** Start Page **

These researchers – led by the Georgia Institute of Technology -- have also developed a new instrument for measuring the conditions and time needed for a particle to become a cloud droplet. This will help scientists determine how various types of emissions affect cloud formation. The research is funded by the National Science Foundation.
Clouds play a critical role in climate, Nenes explained. Low, thick ones cool the earth by reflecting solar radiation whereas high, thin clouds have warming properties by trapping infrared radiation emitted by the earth. Scientists have learned that human activities influence cloud formation. Airborne particles released by smokestacks, charcoal grills and car exhaust restrict the growth of cloud droplets, causing condensing water to spread out among a larger number of smaller droplets. Known as the "indirect aerosol effect," this gives clouds more surface area and reflectivity, which translates into greater cooling power. The clouds may also have less chance of forming rain, which allows cloud to remain longer for cooling.
"Of all the components of climate change, the aerosol indirect effect has the greatest potential cooling effect, yet quantitative estimates are highly uncertain," said Nenes, who holds dual appointments in the Georgia Tech School of Earth and Atmospheric Sciences and the School of Chemical and Biomolecular Engineering. "We need to get more rigorous and accurate representation of how particles modify cloud properties. Until the aerosol indirect effect is well understood, society is incapable of assessing its impact on future climate."

** End Page **

Goal: Decide whether each statement below agrees with the passage on clouds and climate, answering yes or no and quoting the words from the passage that decide it. 1. The research is funded by the National Science Foundation. 2. High, thin clouds cool the earth by reflecting solar radiation. 3. Quantitative estimates of the aerosol indirect effect are described as reliable.

** Start Dataset **

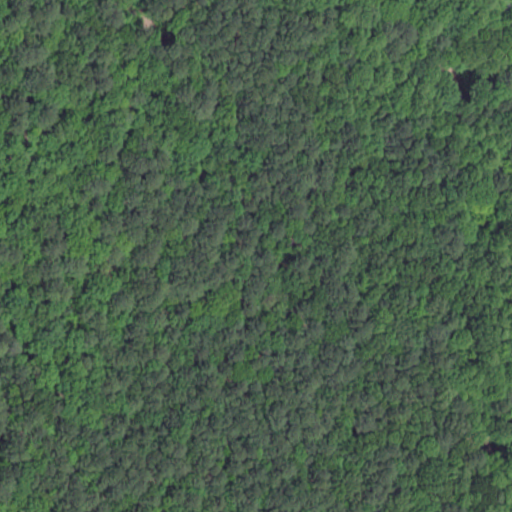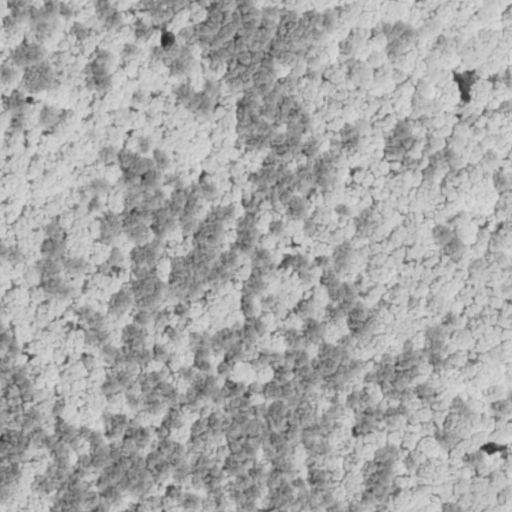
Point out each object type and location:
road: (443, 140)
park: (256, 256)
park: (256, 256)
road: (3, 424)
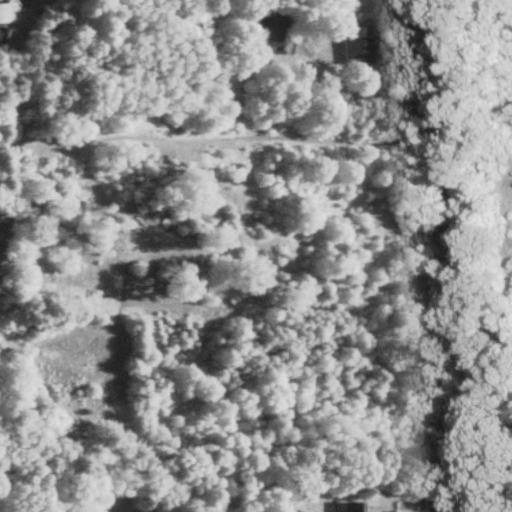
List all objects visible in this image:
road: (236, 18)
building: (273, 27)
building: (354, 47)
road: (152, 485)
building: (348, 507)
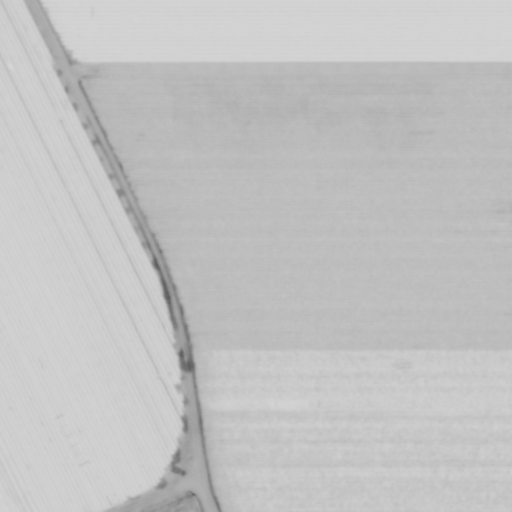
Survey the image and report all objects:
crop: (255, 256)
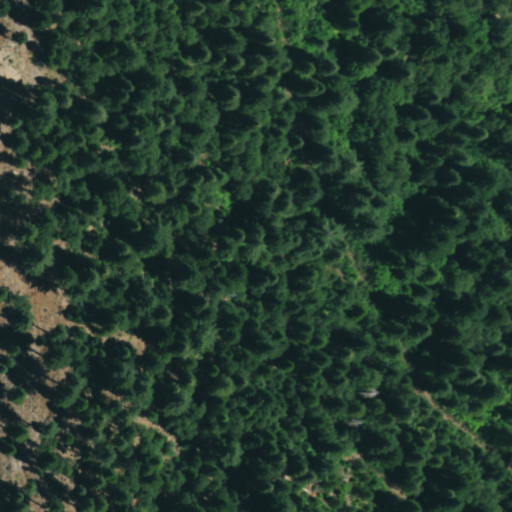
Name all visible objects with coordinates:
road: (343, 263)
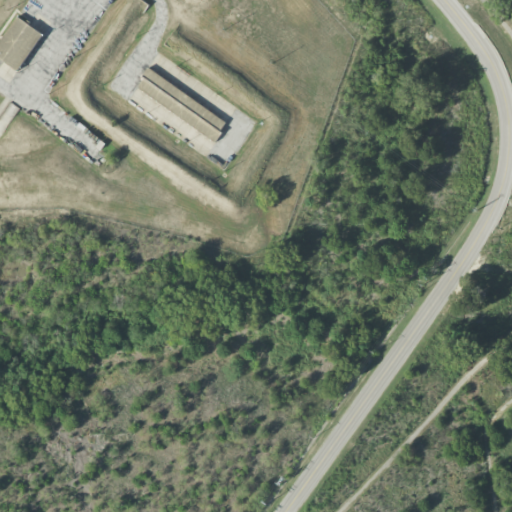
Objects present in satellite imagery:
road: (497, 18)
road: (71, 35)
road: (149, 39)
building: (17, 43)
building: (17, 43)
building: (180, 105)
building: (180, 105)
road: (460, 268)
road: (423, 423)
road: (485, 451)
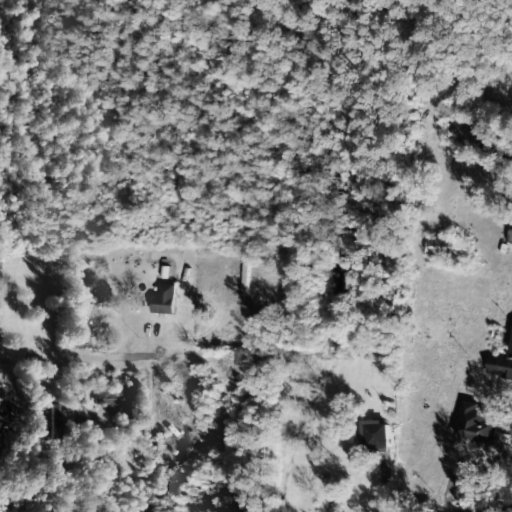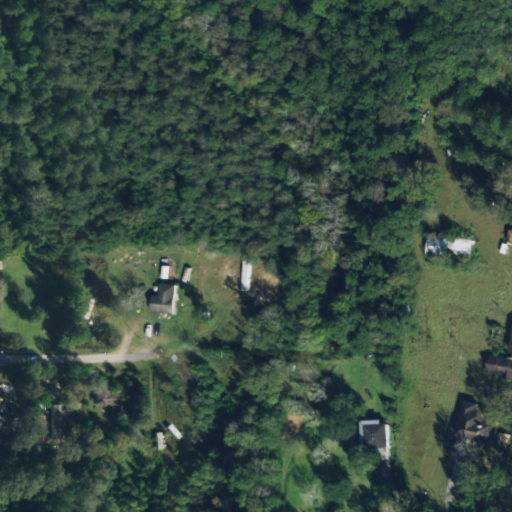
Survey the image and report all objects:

** End Dataset **

Solution:
1. Yes: "The research is funded by the National Science Foundation."
2. No: "whereas high, thin clouds have warming properties by trapping infrared radiation emitted by the earth"
3. No: "yet quantitative estimates are highly uncertain"